Derneğimiz EKODOSD ormanlar, kıyılar ve sulak alanlar gibi insan ve tüm
diğer canlılar için yaşamsal önemi olan ekosistemlerin, tarihi ve kültürel değerlerin
korunmasını amaçlayan çalışmalar yapmakta ve projeler yürütmektedir.
Doğal yaşam alanlarının ve ekosistemlerin korunması, tarihsel ve kültürel
değerlerimizin tanıtılması ve koruyarak kullanılması için çeşitli çalışmalar ve araştırmalar
yaparak farkındalık ve duyarlılık oluşturmaktadır.

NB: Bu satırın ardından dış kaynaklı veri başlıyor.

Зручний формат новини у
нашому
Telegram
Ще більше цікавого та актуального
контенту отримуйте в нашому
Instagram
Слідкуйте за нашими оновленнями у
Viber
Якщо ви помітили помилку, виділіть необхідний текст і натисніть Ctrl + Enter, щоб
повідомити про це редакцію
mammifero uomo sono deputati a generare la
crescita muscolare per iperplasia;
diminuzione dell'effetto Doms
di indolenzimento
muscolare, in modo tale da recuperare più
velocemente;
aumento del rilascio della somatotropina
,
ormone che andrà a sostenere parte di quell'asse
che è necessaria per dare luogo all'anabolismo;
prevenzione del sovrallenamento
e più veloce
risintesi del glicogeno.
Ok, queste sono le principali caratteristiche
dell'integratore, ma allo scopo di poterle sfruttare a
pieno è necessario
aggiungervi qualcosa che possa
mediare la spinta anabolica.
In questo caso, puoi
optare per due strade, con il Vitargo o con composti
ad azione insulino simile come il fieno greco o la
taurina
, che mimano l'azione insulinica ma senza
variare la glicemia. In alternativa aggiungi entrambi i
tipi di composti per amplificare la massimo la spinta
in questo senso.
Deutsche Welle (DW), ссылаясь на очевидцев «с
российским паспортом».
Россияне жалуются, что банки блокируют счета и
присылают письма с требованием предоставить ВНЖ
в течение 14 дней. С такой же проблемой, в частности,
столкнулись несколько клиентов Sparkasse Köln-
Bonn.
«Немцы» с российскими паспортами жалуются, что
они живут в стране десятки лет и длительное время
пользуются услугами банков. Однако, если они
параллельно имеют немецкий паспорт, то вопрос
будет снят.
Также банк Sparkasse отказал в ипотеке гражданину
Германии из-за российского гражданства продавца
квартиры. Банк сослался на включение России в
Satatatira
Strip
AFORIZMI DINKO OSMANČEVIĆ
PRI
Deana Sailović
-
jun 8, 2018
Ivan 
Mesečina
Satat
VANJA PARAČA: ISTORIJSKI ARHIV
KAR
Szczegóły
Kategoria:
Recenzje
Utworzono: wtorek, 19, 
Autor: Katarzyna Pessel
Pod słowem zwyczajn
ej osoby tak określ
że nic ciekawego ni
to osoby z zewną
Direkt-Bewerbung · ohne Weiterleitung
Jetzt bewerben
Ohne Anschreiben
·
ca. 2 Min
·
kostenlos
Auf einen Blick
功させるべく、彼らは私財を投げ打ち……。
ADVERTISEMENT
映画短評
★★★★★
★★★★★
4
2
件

Beşparmak Dağları’nda uzun yıllardır doğa ve tarih konusunda birçok araştırmalar
yürütmekteyiz. Dağda bir araştırma sırasında bulmuş olduğumuz bazı seramik parçalarının
yapılış şekli görünümü ilgimizi çekti.
Parçaların küçük ve taşınabilir olduğu gerekçesiyle bölgeye gelenler tarafından
alınabilir düşüncesiyle, derneğimiz yönetim kurulu üyesi Arkeolog
Levent KUTBAY’a incelettik.
Levent KUTBAY; Bulunan parçaların bir kaba ait işlemeli seramik ve kalkolitik çağa
ait 6000 yıllık olduğunu belirtti. Parçaların bir yazıyla müzeye verilmesini söyledi.

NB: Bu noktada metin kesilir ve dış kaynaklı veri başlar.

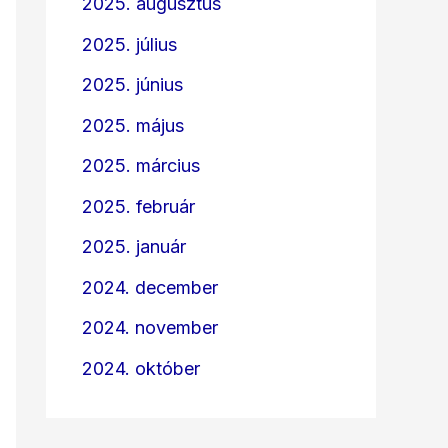
2025. augusztus
2025. július
2025. június
2025. május
2025. március
2025. február
2025. január
2024. december
2024. november
2024. október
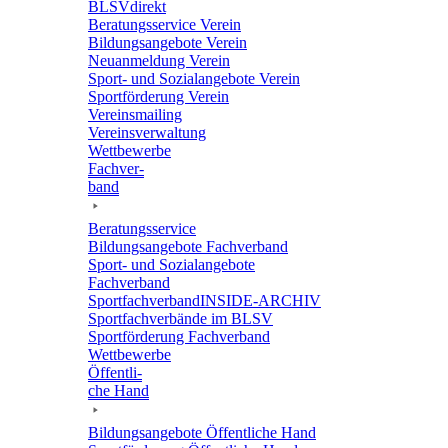
BLSVdi­rekt
Bera­tungs­ser­vice Verein
Bildungs­an­ge­bote Verein
Neuan­mel­dung Verein
Sport- und Sozi­al­an­ge­bote Verein
Sport­för­de­rung Verein
Vereins­mai­ling
Vereins­ver­wal­tung
Wett­be­werbe
Fach­ver­
band
Bera­tungs­ser­vice
Bildungs­an­ge­bote Fachverband
Sport- und Sozi­al­an­ge­bote
Fachverband
Sport­fach­ver­ban­d­IN­SIDE-ARCHIV
Sport­fach­ver­bände im BLSV
Sport­för­de­rung Fachverband
Wett­be­werbe
Öffent­li­
che Hand
Bildungs­an­ge­bote Öffent­li­che Hand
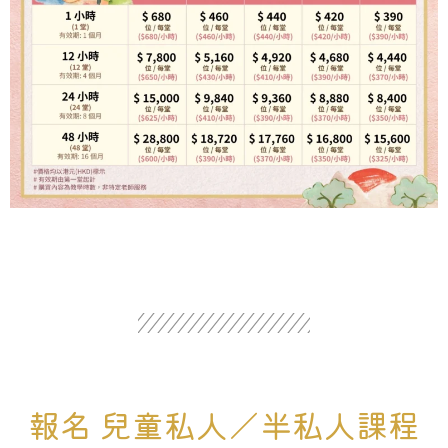
報名 兒童私人／半私人課程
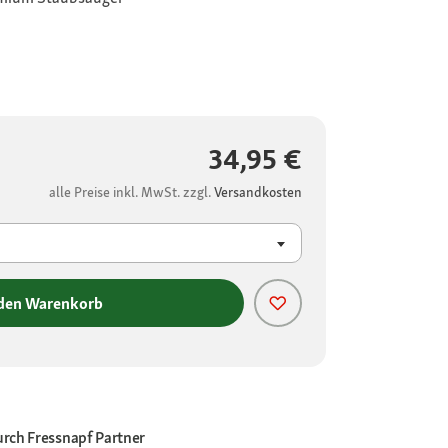
34,95 €
alle Preise inkl. MwSt. zzgl.
Versandkosten
 den Warenkorb
urch
Fressnapf Partner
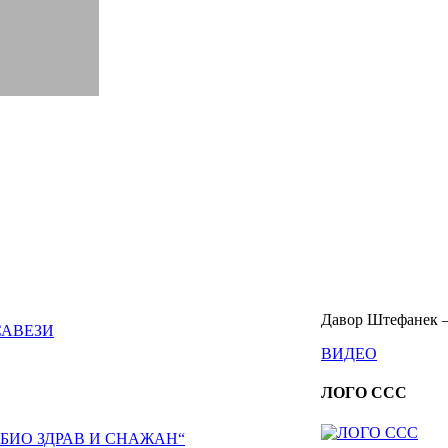
Давор Штефанек –
САВЕЗИ
ВИДЕО
ЛОГО ССС
 БИО ЗДРАВ И СНАЖАН“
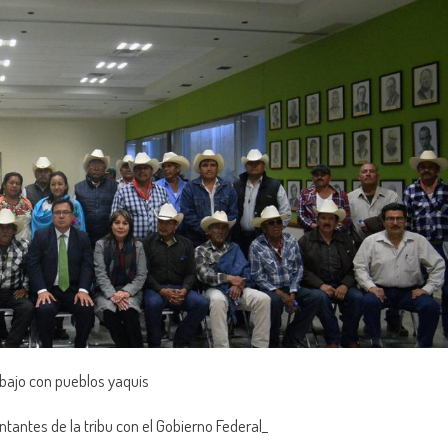
abajo con pueblos yaquis
tantes de la tribu con el Gobierno Federal_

Beşparmak Dağları’ndaki insan yaşamının binlerce yıl öncesine gittiğini gösteren
bu seramik parçalarının, hem araştırmalar için, hem de müzede sergilenerek
tarih meraklılarının görmeleri açısından olumlu katkı yapacağını düşünerek
Milet Müzesi’ne götürdük. Parçaları bir yazıyla teslim ettiğimiz Milet Müze
Müdür Vekili Hasibe Akat İSLAM; EKODOSD’un tarih ve kültür konusunda
yaptığı her türlü çalışmaya katkı yapmaya hazır olduklarını belirtti.
Dört bir yanı arkeolojik kalıntılarla dolu çok zengin bir mirasa sahip olan
Beşparmak Dağları’nda, bir şeyler bulurum umuduyla define tutkunları
tarafından birçok yeri kazılmaktadır. Bir yandan defineciler tarafından
tahrip edilen, bir yandan da bakımsızlık ve ilgisizlikten harap halde bulunan
bu tarihsel mekanlar, gün geçtikçe Yediler Manastırı’nda olduğu gibi duvarları
yıkılarak yok olmaktadır. Bizlerin pek ilgi göstermediği bu eserlere,
bir mağara duvarındaki fresklerin üzerine imzasını atan Richard CHANDLER ve
Nicholas Rewett gibi araştırmacılar, 1765 yılından bu yana Beşparmak Dağları’na
ilgi göstermektedir. Bu kültürel değerlerin tahribatlarının engellenmesi
ve tanıtımlarının yapılması, eserlerin ayakta kalmasını sağlayacaktır.
Özellikle bölgeye gelen turistler nedeniyle
yöre insanlarına ekonomik kazanç sağlayacaktır.